The problem of the new lawnmower, John's farewell, the Ladies' Lodge and the ridiculous potion, Mrs. Bentley relearning time, Douglas' terrible fever and Mr. Jonas' rescue, the replacement for Leo's machine... the intense calm of Great-Grandmother's death....
But my huge, huge favorite is always the chapter where Aunt Rose buys Grandma glasses and completely organizes her kitchen, thereby ruining her chaotically magical ability with food. They finally, and comically, rid themselves of Aunt Rose – but Grandma (still wearing those glasses) hasn't gotten her talent back, and runs weeping from the dining room. It's too long to quote the whole chapter, but things aren't really rescued until after midnight:
"Then he began to move. He took the baking powder out of its fine new tin and put it in an old flour sack the way it had always been. He dusted the white flour into an old cookie crock. He removed the sugar from the metal bin marked sugar and sifted it into a familiar series of smaller bins marked spices, cutlery, string. He put the cloves where they had lain for years, littering the bottom of half a dozen drawers. He brought the dishes and the knives and forks and spoons back out on top of the tables.
"He found Grandma's new eyeglasses on the parlor mantel and hid them in the cellar. He kindled a great fire in the old wood-burning stove, using pages from the new cookbook. By one o'clock in the still morning a huge husking roar shot up in the black stovepipe, such a wild roar that the house, if it had ever slept at all, awoke. He heard the rustle of Grandma's slippers down the hall stairs. She stood in the kitchen, blinking at the chaos. Douglas was hidden behind the pantry door.
"At one-thirty in the deep dark summer morning, the cooking odors blew up through the windy corridors of the house. Down the stairs, one by one, came women in curlers, men in bathrobes, to tiptoe and peer into the kitchen – lit only by fitful gusts of red fire from the hissing stove. And there in the black kitchen at two of a warm summer morning, Grandma floated like an apparition, amidst bangings and clatterings, half blind once more, her fingers groping instinctively in the dimness, shaking out spice clouds over bubbling pots and simmering kettles, her face in the firelight red, magical, and enchanted as she seized and stirred and poured the sublime foods.
"Quiet, quiet, the boarders laid the best linens and gleaming silver and lit candles rather than switch on electric lights and snap the spell.

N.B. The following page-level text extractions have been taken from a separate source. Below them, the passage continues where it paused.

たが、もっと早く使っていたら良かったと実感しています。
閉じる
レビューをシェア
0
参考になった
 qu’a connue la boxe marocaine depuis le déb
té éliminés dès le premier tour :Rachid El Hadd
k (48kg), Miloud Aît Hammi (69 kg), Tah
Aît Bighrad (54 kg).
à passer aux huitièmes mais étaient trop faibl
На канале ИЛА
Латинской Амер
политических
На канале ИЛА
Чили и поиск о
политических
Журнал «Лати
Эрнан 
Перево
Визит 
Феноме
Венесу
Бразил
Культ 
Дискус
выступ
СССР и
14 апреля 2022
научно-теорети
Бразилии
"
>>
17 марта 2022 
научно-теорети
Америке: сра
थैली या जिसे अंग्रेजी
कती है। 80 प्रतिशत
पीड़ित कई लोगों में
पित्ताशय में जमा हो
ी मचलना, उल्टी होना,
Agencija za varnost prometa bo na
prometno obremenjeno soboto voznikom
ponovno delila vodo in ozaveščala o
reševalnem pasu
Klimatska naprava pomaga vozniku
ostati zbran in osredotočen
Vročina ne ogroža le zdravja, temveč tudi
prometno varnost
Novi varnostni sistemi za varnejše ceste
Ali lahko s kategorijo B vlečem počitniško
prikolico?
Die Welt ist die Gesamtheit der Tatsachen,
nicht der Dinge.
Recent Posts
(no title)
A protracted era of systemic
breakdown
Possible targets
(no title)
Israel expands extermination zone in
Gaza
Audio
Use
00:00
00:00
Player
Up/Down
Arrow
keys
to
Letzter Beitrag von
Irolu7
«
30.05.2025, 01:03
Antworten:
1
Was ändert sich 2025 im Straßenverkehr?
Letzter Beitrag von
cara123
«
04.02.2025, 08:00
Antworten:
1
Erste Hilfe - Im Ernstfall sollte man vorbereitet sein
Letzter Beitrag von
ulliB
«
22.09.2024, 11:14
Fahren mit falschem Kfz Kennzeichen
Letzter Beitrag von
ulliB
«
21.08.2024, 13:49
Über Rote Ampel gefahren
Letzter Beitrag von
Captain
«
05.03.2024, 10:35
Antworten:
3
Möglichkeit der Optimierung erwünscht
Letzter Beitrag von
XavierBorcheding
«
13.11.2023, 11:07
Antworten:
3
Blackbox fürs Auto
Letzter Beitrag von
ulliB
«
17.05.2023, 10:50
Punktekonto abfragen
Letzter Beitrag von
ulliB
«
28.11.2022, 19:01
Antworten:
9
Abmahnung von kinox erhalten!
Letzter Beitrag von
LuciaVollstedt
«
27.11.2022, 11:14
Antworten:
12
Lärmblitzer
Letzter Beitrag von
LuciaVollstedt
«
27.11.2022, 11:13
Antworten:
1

"Grandfather, arriving home from a late evening's work at the printing office, was startled to hear grace being said in the candlelit dining room.
"As for the food? The meats were deviled, the sauces curried, the greens mounded with sweet butter, the biscuits splashed with jeweled honey; everything toothsome, luscious, and so miraculously refreshing that a gentle lowing broke out as from a pasturage of beasts gone wild in clover. One and all cried out their gratitude for their loose-fitting night clothes.
"At three-thirty on Sunday morning, with the house warm with eaten food and friendly spirits, Grandfather pushed back his chair and gestured magnificently. From the library he fetched a copy of Shakespeare. He laid it on a platter, which he presented to his wife.
"'Grandma', he said, 'I ask only that tomorrow night for supper you cook us this very fine volume. I am certain we all agree that by the time it reaches the table tomorrow at twilight it will be delicate, succulent, brown and tender as the breast of the autumn pheasant.'
"Grandma held the book in her hands and cried happily."
•••
I think Ray will sleep deep in Green Town tonight....
I was honored to correspond with the late great cooking writer MFK Fisher for a while in the 80s, and I sent her this chapter because I love it so much. For several years I had an early summer ritual of re-reading Dandelion Wine. I always get the shivers when Lavinia takes the shortcut through the Ravine. The last line of that chapter is classic Ray B. And I often think of Col. Freeleigh's long distance calls to Mexico. I hope Ray left the same way.
Posted by: Liz | June 07, 2012 at 04:19 AM
now *that* is huge... Fisher especially (for me it's always The Gastronomical Me). Quite a link there.